◆ **THE TASK**
Should any entry hold a picture, omit that picture and copy the rest of the entry exactly.
'''
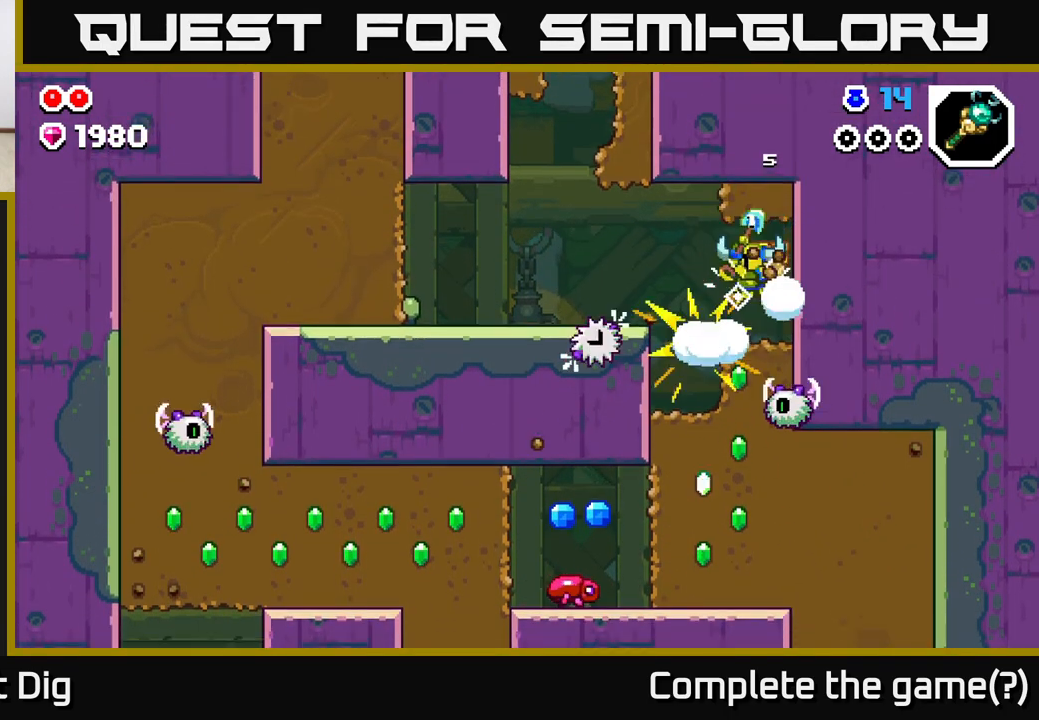
{"buttons": [], "left_stick": "down", "right_stick": "center", "events": [[17, "X", "up"], [117, "X", "down"], [233, "X", "up"], [317, "X", "down"], [433, "X", "up"]]}
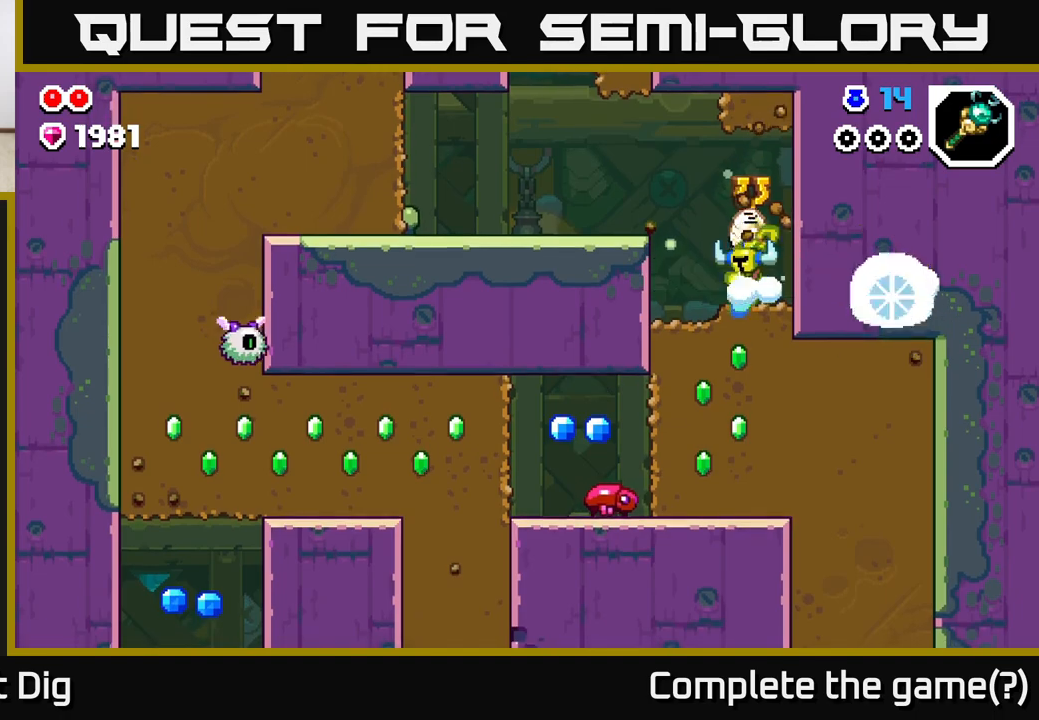
{"buttons": [], "left_stick": "down", "right_stick": "center", "events": [[17, "X", "down"], [167, "X", "up"], [267, "X", "down"], [417, "X", "up"]]}
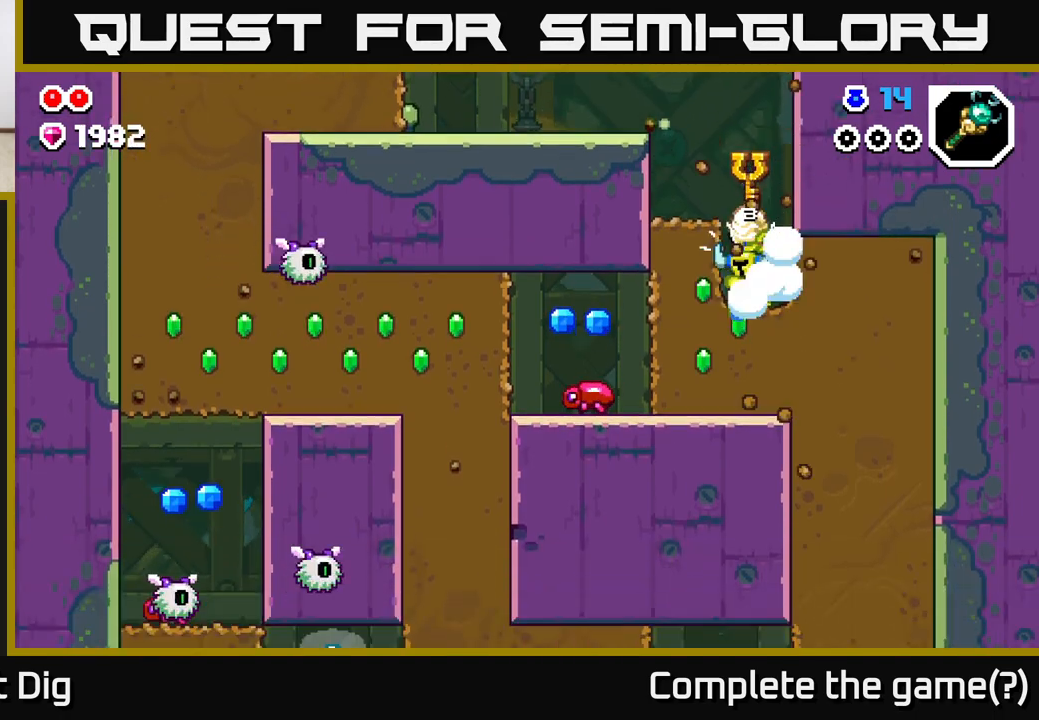
{"buttons": [], "left_stick": "left", "right_stick": "center", "events": [[17, "X", "down"], [167, "X", "up"], [250, "X", "down"], [250, "left_stick", "left"], [367, "X", "up"]]}
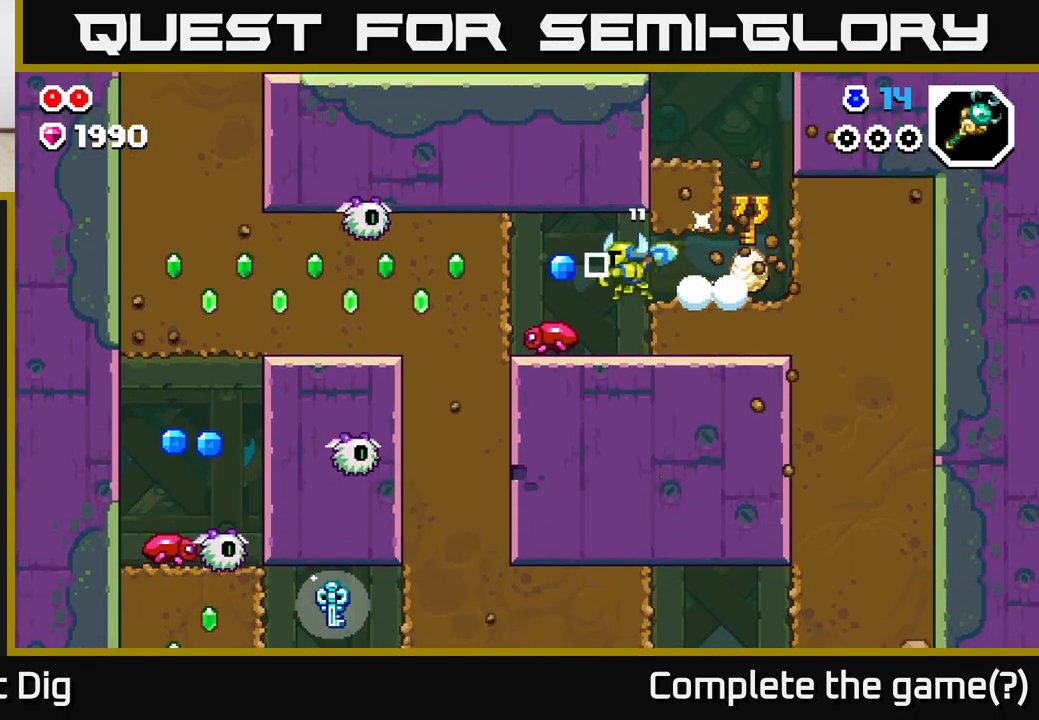
{"buttons": ["X"], "left_stick": "center", "right_stick": "center", "events": [[50, "left_stick", "center"], [350, "left_stick", "left"], [467, "X", "down"], [500, "left_stick", "center"]]}
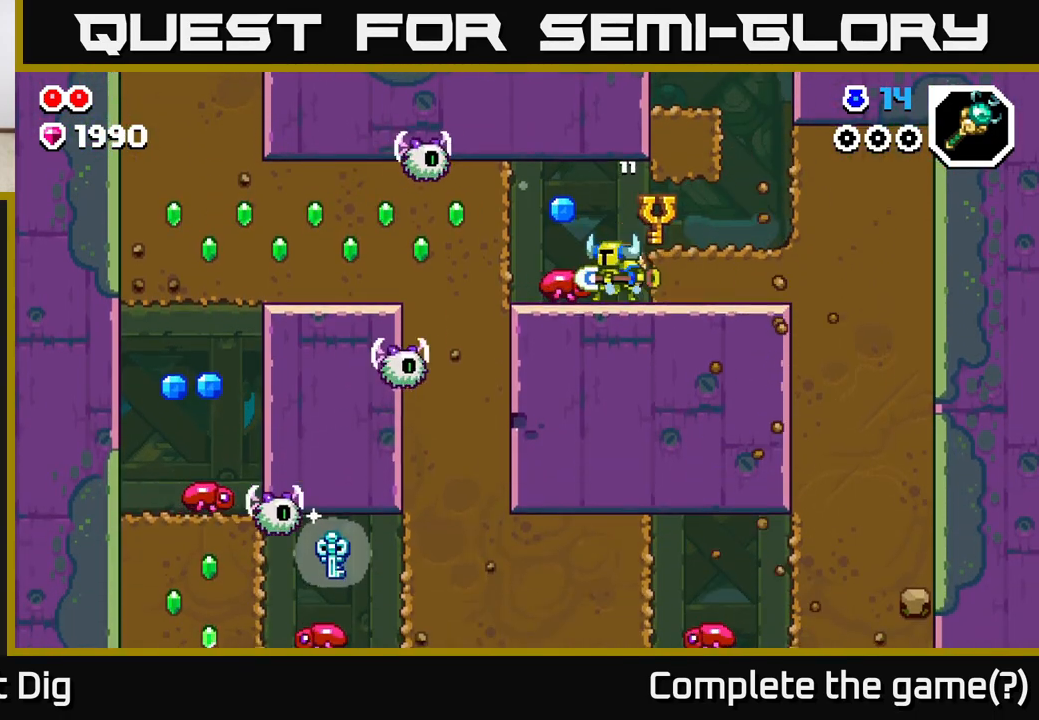
{"buttons": ["A"], "left_stick": "center", "right_stick": "center", "events": [[33, "X", "up"], [167, "X", "down"], [250, "X", "up"], [500, "A", "down"]]}
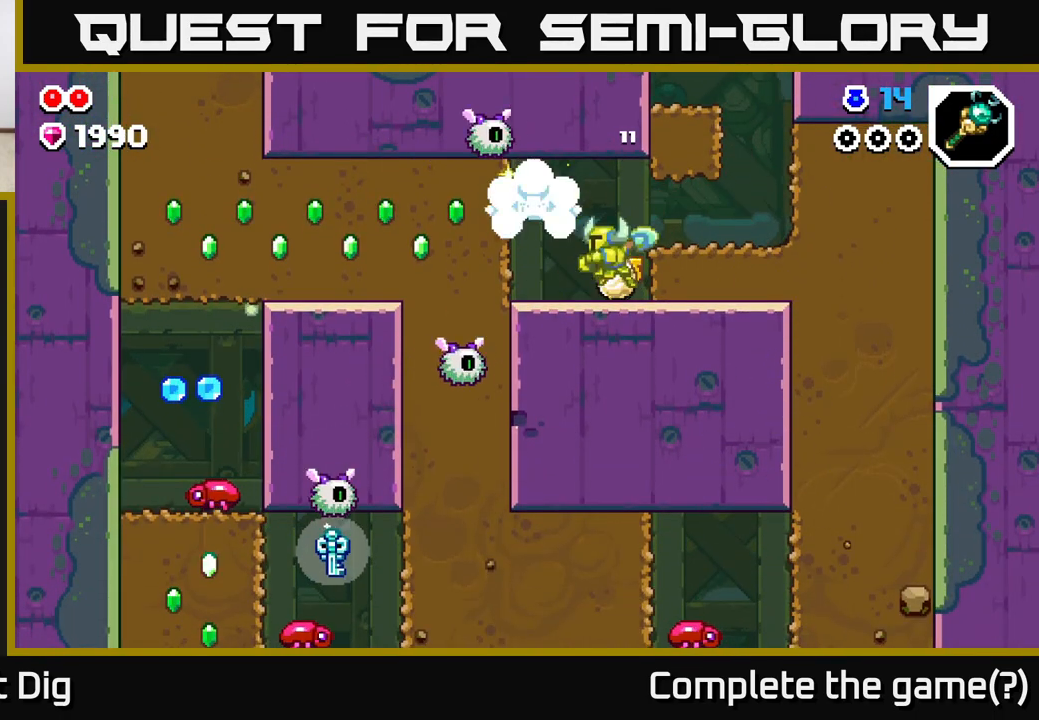
{"buttons": [], "left_stick": "center", "right_stick": "center", "events": [[50, "X", "down"], [67, "left_stick", "left"], [117, "A", "up"], [167, "X", "up"], [200, "left_stick", "center"]]}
'''
◆ **WRITTEN RESPONSE**
{"buttons": [], "left_stick": "down", "right_stick": "center", "events": [[17, "X", "up"], [117, "X", "down"], [233, "X", "up"], [317, "X", "down"], [433, "X", "up"]]}
{"buttons": [], "left_stick": "down", "right_stick": "center", "events": [[17, "X", "down"], [167, "X", "up"], [267, "X", "down"], [417, "X", "up"]]}
{"buttons": [], "left_stick": "left", "right_stick": "center", "events": [[17, "X", "down"], [167, "X", "up"], [250, "X", "down"], [250, "left_stick", "left"], [367, "X", "up"]]}
{"buttons": ["X"], "left_stick": "center", "right_stick": "center", "events": [[50, "left_stick", "center"], [350, "left_stick", "left"], [467, "X", "down"], [500, "left_stick", "center"]]}
{"buttons": ["A"], "left_stick": "center", "right_stick": "center", "events": [[33, "X", "up"], [167, "X", "down"], [250, "X", "up"], [500, "A", "down"]]}
{"buttons": [], "left_stick": "center", "right_stick": "center", "events": [[50, "X", "down"], [67, "left_stick", "left"], [117, "A", "up"], [167, "X", "up"], [200, "left_stick", "center"]]}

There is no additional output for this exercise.